Where is Netflix’s ‘Bad Surgeon’ Paolo Macchiarini now? The doctor in the true crime series lied to his girlfriend about planning a wedding with Barack Obama as a guest, and faces 2.5 years in prison
- His questionable medical decisions resulted in his firing from Karolinska Institute, which selects Nobel Prize winners, and he has been sentenced to 2.5 years by a Swedish court
- The Swiss-born doctor also fooled star NBC producer Benita Alexander with promises of a wedding with guests from Vladimir Putin to the Clintons despite already being married
Swiss-born surgeon Paolo Macchiarini was once the darling of the medical world as he promised groundbreaking developments in regenerative medicine – in particular for windpipes. Macchiarini quickly became a celebrity doctor and was accepted to a prestigious medical research centre with members that were on the Nobel Prize panel.
“Bad Surgeon” Paolo Macchiarini’s rise to fame
In 2008, Macchiarini, now 65, made headlines after creating a new airway for a young woman from Barcelona, Claudia Castillo. Per The Guardian, his method was to chemically strip windpipe cells from a deceased donor and then seed the bare scaffold with stem cells taken from Castillo’s bone marrow. The development was widely hailed a medical success and game-changer.
Just a few years later, in 2011, he was working at the Karolinska Institute in Sweden. The university is widely considered one of the world’s finest medical centres, where professors are on the panel for selecting winners of the Nobel Prize in medicine. According to The Guardian, Macchiarini then developed another technique where he had plastic scaffolds made to order instead of stripping cells from donors while at the institute. Macchiarini quickly joined the ranks of celebrity doctors and was sometimes hailed as a “miracle worker”.
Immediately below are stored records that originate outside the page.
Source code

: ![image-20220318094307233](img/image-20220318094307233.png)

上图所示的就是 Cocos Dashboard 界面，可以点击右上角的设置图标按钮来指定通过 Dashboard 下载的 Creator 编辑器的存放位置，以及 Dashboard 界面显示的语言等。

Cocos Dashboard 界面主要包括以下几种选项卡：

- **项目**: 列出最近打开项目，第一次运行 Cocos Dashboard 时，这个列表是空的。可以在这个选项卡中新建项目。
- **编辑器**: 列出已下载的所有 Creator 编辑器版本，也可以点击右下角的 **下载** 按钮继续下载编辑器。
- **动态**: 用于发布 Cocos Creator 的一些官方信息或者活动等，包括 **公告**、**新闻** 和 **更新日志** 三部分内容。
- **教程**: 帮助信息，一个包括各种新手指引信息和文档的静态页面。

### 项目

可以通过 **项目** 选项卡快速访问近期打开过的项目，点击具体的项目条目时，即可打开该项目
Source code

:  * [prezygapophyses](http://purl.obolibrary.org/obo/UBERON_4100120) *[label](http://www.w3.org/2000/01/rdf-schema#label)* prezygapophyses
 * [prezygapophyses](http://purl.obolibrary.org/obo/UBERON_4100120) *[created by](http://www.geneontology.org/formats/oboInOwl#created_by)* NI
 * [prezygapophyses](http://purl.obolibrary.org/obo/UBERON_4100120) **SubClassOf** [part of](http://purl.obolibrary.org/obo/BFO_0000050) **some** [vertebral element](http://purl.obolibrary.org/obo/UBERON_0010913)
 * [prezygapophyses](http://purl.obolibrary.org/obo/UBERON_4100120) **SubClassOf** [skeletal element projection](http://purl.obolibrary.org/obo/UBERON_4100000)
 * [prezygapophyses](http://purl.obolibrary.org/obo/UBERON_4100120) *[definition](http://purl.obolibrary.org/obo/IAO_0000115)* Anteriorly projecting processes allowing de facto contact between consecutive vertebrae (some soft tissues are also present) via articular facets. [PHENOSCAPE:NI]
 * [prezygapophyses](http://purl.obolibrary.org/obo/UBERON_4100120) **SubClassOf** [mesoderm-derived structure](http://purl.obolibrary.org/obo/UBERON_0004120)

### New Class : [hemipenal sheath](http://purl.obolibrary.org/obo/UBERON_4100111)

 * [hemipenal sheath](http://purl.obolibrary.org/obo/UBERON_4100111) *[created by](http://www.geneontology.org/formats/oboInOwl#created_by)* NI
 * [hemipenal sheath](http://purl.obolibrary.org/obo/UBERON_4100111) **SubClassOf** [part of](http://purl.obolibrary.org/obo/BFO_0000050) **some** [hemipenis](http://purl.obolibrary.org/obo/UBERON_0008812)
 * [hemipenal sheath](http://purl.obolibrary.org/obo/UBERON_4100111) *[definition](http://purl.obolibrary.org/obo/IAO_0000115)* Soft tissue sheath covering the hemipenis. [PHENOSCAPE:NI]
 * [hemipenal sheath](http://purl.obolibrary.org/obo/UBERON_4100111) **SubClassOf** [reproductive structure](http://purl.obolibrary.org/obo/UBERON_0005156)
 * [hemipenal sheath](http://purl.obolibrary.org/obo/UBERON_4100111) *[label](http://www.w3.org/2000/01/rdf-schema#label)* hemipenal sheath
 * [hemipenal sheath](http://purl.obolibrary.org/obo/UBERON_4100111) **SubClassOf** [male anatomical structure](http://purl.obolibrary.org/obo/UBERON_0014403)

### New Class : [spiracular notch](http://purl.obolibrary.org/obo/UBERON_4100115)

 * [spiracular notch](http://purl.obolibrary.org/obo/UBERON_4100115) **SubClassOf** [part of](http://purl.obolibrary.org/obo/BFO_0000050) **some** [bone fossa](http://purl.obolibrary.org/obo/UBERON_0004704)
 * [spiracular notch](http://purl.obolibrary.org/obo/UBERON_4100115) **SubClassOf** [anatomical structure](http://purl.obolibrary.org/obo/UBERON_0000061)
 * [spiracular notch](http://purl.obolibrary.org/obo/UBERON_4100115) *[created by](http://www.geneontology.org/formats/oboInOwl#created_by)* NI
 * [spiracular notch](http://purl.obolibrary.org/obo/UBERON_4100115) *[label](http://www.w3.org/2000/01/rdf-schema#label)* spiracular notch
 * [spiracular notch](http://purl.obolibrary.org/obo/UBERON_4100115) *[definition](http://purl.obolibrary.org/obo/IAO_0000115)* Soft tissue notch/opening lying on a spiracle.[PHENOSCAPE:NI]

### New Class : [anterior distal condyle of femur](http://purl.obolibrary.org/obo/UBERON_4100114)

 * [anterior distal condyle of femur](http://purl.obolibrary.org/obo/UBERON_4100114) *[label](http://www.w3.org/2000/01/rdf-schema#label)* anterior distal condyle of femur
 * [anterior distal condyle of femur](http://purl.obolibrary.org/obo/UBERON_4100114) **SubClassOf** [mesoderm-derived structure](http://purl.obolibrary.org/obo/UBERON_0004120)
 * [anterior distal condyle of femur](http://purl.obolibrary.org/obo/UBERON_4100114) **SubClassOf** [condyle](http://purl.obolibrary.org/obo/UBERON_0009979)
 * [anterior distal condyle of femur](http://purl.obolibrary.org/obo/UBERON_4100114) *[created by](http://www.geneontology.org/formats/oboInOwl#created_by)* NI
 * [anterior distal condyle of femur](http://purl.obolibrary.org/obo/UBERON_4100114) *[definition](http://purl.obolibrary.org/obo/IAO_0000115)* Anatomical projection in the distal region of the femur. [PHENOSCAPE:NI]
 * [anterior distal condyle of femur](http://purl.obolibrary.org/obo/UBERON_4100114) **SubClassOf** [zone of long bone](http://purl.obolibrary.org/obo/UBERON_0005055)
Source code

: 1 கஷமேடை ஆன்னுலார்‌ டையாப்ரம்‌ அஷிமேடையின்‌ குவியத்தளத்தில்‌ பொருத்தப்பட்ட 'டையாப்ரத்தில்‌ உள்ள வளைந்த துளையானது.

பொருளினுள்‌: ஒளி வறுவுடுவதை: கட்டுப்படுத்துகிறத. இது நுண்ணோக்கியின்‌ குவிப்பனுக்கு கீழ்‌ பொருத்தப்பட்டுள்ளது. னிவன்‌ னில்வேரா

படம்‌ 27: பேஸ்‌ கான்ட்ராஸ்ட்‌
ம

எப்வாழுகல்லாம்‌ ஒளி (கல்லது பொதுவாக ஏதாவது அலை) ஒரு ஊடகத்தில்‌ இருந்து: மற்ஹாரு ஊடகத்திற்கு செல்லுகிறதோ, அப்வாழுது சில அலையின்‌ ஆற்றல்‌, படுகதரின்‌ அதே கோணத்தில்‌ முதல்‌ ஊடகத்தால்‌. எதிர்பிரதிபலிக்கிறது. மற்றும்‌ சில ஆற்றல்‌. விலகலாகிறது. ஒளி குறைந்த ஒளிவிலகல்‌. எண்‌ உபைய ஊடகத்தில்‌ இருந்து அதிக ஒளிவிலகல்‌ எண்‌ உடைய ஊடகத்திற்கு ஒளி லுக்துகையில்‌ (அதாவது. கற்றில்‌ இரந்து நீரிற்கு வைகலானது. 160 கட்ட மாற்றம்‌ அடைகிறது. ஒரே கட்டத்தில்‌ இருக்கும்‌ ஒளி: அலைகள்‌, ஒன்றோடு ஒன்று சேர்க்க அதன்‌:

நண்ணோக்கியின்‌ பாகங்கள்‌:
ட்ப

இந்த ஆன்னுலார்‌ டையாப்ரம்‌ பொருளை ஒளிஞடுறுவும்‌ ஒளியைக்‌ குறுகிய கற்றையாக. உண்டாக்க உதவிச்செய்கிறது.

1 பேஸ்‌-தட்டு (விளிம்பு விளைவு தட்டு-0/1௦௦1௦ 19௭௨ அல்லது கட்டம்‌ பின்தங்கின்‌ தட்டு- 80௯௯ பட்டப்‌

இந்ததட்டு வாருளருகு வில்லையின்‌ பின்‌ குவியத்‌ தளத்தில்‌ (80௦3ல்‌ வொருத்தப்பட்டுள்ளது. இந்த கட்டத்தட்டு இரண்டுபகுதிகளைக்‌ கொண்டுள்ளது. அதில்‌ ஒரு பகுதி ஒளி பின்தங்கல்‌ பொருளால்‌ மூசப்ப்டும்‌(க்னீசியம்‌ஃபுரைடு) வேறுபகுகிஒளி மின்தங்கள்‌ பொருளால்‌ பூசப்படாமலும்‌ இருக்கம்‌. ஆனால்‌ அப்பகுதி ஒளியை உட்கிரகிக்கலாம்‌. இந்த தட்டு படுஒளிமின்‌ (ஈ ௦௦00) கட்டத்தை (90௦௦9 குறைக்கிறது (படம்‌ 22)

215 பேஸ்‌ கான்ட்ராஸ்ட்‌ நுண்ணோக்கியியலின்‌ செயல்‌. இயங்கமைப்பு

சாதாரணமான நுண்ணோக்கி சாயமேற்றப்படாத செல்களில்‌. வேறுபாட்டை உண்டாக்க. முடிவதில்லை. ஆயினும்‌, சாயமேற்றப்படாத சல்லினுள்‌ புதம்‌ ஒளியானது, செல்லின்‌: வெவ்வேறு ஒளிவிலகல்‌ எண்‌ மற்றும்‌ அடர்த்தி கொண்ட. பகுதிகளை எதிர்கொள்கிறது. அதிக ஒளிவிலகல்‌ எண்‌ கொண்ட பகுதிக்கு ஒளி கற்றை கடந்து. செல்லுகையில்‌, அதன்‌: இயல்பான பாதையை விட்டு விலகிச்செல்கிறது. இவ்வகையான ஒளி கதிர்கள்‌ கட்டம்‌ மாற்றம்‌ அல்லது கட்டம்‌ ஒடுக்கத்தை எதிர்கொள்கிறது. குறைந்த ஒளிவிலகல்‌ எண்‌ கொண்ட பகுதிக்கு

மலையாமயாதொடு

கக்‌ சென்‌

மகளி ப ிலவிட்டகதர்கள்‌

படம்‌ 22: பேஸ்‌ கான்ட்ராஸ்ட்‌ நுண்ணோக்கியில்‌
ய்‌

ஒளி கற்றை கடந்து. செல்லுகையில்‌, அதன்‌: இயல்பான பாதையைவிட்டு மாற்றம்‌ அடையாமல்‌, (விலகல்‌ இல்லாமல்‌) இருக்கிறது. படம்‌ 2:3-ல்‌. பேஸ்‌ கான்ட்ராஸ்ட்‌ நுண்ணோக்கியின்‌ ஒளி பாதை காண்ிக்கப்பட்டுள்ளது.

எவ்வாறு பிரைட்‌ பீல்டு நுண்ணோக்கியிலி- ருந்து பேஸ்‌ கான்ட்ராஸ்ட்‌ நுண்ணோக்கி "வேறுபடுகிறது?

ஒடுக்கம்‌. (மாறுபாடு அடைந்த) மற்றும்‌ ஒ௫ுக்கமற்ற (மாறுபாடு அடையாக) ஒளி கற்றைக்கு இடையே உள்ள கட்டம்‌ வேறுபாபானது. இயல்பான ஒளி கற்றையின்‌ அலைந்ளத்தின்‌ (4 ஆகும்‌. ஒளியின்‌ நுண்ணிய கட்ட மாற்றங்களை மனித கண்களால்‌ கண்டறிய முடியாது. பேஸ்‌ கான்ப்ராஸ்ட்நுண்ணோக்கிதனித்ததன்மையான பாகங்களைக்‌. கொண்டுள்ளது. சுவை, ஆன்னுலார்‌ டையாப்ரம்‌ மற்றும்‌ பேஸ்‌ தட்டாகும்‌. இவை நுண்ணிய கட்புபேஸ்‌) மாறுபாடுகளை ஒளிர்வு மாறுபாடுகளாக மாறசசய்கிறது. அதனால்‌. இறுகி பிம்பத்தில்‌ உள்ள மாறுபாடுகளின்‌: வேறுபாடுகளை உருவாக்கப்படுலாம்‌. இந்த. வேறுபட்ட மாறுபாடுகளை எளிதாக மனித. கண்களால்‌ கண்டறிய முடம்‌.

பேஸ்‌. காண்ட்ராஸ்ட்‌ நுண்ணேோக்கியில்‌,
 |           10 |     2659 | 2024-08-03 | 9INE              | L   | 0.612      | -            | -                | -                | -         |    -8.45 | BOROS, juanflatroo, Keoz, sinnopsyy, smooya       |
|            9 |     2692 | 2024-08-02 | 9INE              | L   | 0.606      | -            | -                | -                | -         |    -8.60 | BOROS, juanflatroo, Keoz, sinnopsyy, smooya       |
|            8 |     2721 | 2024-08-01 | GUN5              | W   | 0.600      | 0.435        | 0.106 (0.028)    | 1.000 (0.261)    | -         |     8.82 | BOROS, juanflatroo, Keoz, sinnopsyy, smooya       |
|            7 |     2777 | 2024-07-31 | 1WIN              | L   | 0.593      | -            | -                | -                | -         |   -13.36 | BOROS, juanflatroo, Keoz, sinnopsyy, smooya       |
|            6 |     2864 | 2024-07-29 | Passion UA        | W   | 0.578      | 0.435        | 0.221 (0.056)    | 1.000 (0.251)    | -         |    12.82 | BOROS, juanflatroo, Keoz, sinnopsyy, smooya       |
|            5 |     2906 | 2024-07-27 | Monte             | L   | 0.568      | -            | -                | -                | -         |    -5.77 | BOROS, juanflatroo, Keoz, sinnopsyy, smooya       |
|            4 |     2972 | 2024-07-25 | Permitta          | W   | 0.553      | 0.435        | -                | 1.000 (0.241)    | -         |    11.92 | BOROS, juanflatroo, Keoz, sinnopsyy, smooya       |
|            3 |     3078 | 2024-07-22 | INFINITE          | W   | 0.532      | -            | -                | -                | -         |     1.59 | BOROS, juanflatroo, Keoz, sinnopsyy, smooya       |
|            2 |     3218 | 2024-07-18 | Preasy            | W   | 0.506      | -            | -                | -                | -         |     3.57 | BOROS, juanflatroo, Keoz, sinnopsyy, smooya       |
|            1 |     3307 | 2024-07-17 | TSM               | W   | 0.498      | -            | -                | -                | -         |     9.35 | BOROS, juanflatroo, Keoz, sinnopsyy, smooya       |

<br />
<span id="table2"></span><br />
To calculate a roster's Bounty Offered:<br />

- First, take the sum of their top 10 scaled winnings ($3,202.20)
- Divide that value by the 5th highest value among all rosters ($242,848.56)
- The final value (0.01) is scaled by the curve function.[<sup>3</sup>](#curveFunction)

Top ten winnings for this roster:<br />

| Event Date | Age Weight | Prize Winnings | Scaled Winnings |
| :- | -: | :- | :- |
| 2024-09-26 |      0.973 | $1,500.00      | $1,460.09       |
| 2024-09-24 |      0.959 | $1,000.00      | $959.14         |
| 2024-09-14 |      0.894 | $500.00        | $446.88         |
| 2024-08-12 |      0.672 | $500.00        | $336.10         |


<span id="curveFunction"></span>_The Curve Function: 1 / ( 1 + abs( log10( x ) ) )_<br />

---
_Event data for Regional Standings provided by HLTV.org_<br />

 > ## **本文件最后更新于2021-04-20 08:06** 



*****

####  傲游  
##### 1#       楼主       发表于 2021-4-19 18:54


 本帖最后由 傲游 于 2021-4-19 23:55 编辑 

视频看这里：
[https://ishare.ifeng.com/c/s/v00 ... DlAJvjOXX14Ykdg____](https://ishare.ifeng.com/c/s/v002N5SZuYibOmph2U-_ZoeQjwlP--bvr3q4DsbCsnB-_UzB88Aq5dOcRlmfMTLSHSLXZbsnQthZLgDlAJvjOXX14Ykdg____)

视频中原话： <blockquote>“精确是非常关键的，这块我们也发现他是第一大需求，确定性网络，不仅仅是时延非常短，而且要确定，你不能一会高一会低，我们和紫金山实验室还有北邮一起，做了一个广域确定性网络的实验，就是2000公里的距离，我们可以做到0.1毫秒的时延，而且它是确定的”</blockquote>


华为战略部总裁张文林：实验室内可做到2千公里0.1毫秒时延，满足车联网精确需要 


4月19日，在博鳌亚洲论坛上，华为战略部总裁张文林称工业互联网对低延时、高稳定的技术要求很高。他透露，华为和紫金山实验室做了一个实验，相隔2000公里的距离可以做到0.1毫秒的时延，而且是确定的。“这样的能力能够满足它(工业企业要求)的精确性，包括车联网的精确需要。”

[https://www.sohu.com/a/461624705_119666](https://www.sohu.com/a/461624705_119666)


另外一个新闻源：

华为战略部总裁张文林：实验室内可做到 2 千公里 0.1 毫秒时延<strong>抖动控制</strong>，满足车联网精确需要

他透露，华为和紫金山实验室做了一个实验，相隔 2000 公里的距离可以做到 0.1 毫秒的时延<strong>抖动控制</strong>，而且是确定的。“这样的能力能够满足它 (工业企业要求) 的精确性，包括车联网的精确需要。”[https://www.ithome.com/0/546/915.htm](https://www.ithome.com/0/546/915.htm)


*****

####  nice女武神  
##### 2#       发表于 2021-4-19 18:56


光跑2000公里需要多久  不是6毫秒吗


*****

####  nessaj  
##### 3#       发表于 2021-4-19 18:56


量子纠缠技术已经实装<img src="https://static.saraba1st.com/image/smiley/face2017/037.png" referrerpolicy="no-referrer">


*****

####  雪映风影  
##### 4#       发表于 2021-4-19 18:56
How he fooled a lover – and the world
Benita Alexander was a news producer for NBC who met Macchiarini while working on a piece on his medical breakthroughs – and fell in love. According to People, Alexander said the doctor spoiled her with trips to Italy, rose petals and love notes.
In 2014, The New York Times published an exposé claiming that Macchiarini was conducting medical experiments that were leaving a trail of dying patients. The publication relied on whistle-blowers who revealed that his actions resulted in a number of misconduct allegations.